Part 10 Lorong Gelap

1.4K 85 4
                                    

Silakan beri kritik dan sarannya.

°
°
°

Melani berharap Merida segera terbangun dan dapat memberi perihal semua kejadian yang menimpa mereka, meski ia tahu kemungkinan besar ucapannya tidak akan dipercayai pihak kepolisian. Apa lagi kedua rekan Marsa tidak mungkin bisa ditemukan sedangkan Marsa sendiri entah bagaimana nasibnya kini.

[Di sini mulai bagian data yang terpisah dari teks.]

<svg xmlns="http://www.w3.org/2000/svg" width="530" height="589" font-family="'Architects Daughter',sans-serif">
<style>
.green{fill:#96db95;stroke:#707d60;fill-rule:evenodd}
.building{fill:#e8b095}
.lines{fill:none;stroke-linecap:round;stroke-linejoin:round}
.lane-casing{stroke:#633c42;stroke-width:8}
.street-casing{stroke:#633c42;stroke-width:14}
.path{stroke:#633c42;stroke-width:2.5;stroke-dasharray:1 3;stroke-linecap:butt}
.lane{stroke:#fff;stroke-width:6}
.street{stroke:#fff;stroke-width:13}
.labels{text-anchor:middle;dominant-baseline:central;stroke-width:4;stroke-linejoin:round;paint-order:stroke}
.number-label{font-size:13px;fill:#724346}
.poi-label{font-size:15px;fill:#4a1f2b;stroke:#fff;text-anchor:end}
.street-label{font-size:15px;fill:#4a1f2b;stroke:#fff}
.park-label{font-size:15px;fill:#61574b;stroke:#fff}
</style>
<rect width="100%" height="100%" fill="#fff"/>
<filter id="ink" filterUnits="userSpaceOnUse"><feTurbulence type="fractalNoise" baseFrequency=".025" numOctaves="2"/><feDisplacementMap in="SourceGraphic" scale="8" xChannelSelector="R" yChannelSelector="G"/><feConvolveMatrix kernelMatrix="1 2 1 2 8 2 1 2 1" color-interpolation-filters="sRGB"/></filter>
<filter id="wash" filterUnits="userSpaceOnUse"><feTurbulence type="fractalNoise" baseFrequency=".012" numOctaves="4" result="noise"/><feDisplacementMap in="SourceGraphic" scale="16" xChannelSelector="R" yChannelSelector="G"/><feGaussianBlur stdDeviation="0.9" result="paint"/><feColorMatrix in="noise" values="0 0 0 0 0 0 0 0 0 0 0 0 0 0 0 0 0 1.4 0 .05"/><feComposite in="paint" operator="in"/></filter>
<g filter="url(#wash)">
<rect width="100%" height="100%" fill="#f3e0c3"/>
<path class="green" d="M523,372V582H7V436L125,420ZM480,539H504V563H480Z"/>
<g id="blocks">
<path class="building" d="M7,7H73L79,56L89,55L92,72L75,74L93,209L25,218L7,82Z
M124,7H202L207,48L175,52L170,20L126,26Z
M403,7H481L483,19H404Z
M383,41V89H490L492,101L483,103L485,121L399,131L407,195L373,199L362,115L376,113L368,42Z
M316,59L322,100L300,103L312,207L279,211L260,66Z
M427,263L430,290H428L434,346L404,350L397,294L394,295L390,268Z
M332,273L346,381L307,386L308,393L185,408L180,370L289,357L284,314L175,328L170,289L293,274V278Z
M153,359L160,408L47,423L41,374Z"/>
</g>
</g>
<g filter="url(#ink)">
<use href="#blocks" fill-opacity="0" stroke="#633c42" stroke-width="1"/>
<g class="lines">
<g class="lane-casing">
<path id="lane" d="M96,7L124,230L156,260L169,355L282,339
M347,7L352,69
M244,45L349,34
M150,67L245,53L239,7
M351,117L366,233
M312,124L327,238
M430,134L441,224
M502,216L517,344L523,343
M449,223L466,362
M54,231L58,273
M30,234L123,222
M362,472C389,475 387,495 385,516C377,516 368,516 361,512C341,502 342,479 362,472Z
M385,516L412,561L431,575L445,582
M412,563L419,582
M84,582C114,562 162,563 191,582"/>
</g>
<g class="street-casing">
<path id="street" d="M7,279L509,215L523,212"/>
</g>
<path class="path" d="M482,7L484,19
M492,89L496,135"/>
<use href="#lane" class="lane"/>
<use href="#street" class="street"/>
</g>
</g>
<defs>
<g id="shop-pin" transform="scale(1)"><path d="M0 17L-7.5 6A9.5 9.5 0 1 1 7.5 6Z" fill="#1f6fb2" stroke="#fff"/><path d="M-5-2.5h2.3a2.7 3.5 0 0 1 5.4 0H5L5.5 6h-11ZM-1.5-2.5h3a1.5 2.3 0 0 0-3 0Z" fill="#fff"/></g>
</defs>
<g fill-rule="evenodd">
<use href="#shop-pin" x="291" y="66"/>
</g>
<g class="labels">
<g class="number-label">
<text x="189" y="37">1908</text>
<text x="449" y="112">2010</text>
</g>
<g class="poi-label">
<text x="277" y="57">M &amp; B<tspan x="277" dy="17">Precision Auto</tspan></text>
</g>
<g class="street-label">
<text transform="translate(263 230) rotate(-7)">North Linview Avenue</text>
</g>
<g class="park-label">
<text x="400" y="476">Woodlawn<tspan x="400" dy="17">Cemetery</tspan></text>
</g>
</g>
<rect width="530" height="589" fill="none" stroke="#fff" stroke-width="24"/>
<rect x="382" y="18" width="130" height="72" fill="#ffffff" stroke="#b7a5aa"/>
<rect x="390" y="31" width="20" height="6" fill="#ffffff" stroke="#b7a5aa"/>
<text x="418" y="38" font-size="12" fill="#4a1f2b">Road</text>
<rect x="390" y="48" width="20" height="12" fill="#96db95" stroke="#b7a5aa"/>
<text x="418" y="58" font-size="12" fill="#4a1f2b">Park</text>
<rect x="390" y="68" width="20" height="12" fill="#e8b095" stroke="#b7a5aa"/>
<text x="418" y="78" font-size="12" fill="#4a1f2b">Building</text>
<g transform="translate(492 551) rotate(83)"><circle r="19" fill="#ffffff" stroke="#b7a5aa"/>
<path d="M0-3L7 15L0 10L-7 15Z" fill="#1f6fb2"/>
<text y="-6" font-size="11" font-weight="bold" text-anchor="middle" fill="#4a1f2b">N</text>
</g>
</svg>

Dua tahun hanya terbaring saja di tempat tidur membuat otot-ototnya menjadi sulit digerakkan. Melani hanya bisa duduk di kursi roda sementara waktu sambil menjenguk Merida yang masih belum membuka matanya.

"Kau mendengarkanku, Merida? Jika kau mendengarku, cepatlah sadar. Nenek Pia pasti sudah menunjukkan jalannya, bukan?"

Namun, tidak ada respon apapun ketika sentuhan tangannya menyentuh Merida. Gadis itu tetap tidak bergeming.

"Jika kau bisa keluar dari sana. Aku ingin kita berteman."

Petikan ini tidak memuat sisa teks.